Nor is his an ordinary book. Part 1 describes slave life in the United States and Canada, including a harrowing chase, re-capture and escape via the underground railroad, cross-country, into Canada.  Part 2 deals with life at sea, in Cuba, and in Africa, including color distinctions and differences between Spanish and American enslavement. The hinge of the book is its compelling, detailed account of the process of enslavement from the African barracoons— coastal barracks/prisons—through the fetid, weeks-long trans-Atlantic voyage—the “Middle Passage.” It also portrays the ensuing sale in the Americas of the “fortunate” survivors, our ancestors, and their amazing adaptive and coping mechanism rooted in the religion and faith that produced us!

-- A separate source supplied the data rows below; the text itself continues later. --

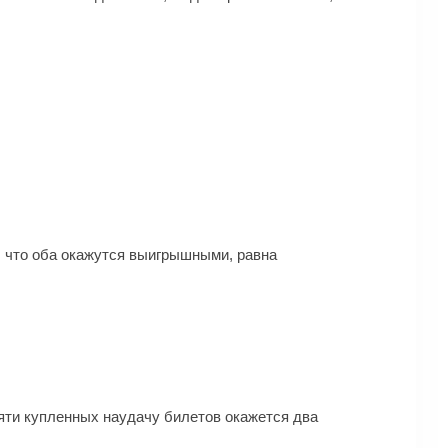
, что оба окажутся выигрышными, равна
яти купленных наудачу билетов окажется два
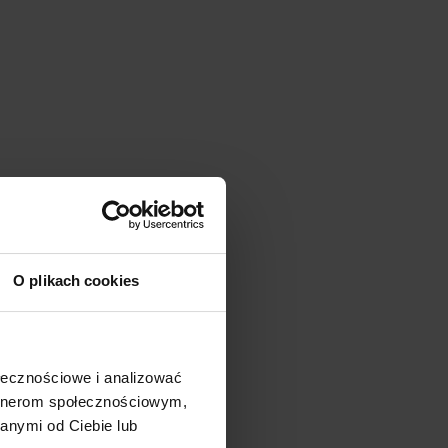
em
O plikach cookies
ołecznościowe i analizować
artnerom społecznościowym,
anymi od Ciebie lub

In that regard, Delany writes: “You must make your religion subserve your interests, as your oppressors do theirs!” advised Henry. “They use the scriptures to make you submit, by preaching to you the texts of ‘obedience to your masters’ and ‘standing still to see the salvation,’ and we must now begin to understand the Bible so as to make it of interest to us….Dat’s gospel talk,” sanctioned Andy. P.41 Throughout the work, spiritual allusions are ubiquitous, try as he might to distance himself from its overwhelming, centripetal force.

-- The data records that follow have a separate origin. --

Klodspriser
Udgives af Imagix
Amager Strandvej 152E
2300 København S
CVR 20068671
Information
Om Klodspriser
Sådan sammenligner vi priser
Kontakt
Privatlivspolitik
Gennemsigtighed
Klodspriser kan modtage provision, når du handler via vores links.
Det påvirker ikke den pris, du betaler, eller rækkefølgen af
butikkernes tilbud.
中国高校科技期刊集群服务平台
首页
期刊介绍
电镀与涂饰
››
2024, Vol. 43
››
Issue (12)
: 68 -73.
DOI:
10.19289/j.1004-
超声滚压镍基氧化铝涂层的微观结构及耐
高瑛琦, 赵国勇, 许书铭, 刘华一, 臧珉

He also addresses the power and importance of having money, which is so essential to obtaining and securing one’s freedom.  He describes blacks who betray blacks, and whites who aid blacks.  African ship pilots, he points out, were the norm in African coastal waters and in slave ports like South Carolina. He recounts tales of Prophet Nat Turner’s “Dismal Swamp” devotees who cling to the hope of insurrection and freedom, and he makes reference to Dred Scott and James Somerset, conflicting Anglo-American judicial decisions which rejected black freedom in America in 1857and after it was initiated in Great Britain in 1772. 

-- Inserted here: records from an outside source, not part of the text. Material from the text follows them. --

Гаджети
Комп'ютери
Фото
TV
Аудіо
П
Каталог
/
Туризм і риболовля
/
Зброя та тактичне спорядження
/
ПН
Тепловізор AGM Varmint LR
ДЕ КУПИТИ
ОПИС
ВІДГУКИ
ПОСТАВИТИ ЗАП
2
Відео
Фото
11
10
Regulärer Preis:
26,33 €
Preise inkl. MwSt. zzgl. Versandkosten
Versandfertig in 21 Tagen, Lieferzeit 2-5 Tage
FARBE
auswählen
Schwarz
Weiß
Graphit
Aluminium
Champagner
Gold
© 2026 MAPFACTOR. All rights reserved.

That conflict was surely the real cause of the so-called “American Revolution,” slavery of blacks, as the British Royal Navy enforced the judicial ban on the African slave trade on the open sea and off the West African coast, after 1808, which embargo, American slave privateers, including the one Henry Blake piloted, repeatedly sought to subvert. All these and many other fascinating things are described most interestingly in the book. Of especial moment are the “seclusions” those covert insurrection planning meetings all across the country conducted across the South and in Cuba.

Whatever Delany’s actual ending may have been to his novel, “the African Freedom War” came, in the guise and form of the American Civil War and continues to this day “to secure these rights” which originate in the Magna Carta.

The work is memorable, indeed, unforgettable, and is commended to all as a true classic, worthy of its name.